▶ Instructions to follow: The line that contains "- framed print [88,214,186,315]" marks the end: retype the data below exactly from its first line through that line.

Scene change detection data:
-=-=-=-=-

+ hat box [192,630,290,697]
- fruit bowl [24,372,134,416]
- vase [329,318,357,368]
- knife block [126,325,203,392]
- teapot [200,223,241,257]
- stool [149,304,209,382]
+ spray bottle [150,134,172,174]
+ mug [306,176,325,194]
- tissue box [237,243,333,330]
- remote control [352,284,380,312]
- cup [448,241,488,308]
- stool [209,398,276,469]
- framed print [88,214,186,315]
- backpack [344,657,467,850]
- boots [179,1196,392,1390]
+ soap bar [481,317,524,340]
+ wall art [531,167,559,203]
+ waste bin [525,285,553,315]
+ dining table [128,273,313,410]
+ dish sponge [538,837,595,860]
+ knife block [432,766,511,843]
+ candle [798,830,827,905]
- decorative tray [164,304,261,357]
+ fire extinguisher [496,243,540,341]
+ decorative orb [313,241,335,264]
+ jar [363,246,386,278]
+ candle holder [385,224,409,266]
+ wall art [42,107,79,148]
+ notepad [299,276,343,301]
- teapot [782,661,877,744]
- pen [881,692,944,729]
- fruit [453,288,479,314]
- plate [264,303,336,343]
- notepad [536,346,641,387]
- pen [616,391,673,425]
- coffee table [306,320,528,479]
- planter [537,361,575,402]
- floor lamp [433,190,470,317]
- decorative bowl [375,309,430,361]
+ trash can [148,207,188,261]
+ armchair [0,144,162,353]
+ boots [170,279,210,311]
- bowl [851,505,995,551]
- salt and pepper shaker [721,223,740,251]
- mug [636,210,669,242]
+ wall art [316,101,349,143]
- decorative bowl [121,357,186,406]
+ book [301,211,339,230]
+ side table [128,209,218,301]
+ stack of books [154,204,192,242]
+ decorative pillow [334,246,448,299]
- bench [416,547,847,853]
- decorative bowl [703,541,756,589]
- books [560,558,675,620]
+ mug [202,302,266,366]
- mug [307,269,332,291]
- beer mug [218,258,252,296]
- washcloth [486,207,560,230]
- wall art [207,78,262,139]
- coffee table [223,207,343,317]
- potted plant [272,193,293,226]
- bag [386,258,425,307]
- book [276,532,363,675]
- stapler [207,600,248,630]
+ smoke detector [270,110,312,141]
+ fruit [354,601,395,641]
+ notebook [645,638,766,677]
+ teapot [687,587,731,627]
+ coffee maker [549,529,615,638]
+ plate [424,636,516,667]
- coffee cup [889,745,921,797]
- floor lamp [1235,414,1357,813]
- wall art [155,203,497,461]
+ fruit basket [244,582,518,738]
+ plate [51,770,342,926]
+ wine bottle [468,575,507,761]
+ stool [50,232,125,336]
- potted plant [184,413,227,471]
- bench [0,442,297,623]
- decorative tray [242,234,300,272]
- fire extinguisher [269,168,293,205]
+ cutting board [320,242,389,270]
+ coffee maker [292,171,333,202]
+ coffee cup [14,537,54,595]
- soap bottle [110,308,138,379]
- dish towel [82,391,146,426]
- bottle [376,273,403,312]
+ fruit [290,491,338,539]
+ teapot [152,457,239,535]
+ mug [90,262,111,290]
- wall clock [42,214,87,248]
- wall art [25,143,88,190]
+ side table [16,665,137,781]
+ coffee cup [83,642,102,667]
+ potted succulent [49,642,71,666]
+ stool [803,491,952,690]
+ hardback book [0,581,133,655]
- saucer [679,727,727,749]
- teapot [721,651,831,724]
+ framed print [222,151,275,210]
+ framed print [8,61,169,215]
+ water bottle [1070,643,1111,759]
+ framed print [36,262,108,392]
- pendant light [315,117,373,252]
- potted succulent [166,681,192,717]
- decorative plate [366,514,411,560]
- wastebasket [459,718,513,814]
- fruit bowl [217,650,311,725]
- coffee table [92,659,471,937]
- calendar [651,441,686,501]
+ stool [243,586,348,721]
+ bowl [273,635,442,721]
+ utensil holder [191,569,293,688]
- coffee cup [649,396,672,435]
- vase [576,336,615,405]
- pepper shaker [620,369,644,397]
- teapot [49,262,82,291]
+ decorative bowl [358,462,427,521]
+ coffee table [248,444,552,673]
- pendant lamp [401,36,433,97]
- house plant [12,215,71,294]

-=-=-=-=-

▶ Response:
+ hat box [192,630,290,697]
- fruit bowl [24,372,134,416]
- vase [329,318,357,368]
- knife block [126,325,203,392]
- teapot [200,223,241,257]
- stool [149,304,209,382]
+ spray bottle [150,134,172,174]
+ mug [306,176,325,194]
- tissue box [237,243,333,330]
- remote control [352,284,380,312]
- cup [448,241,488,308]
- stool [209,398,276,469]
- framed print [88,214,186,315]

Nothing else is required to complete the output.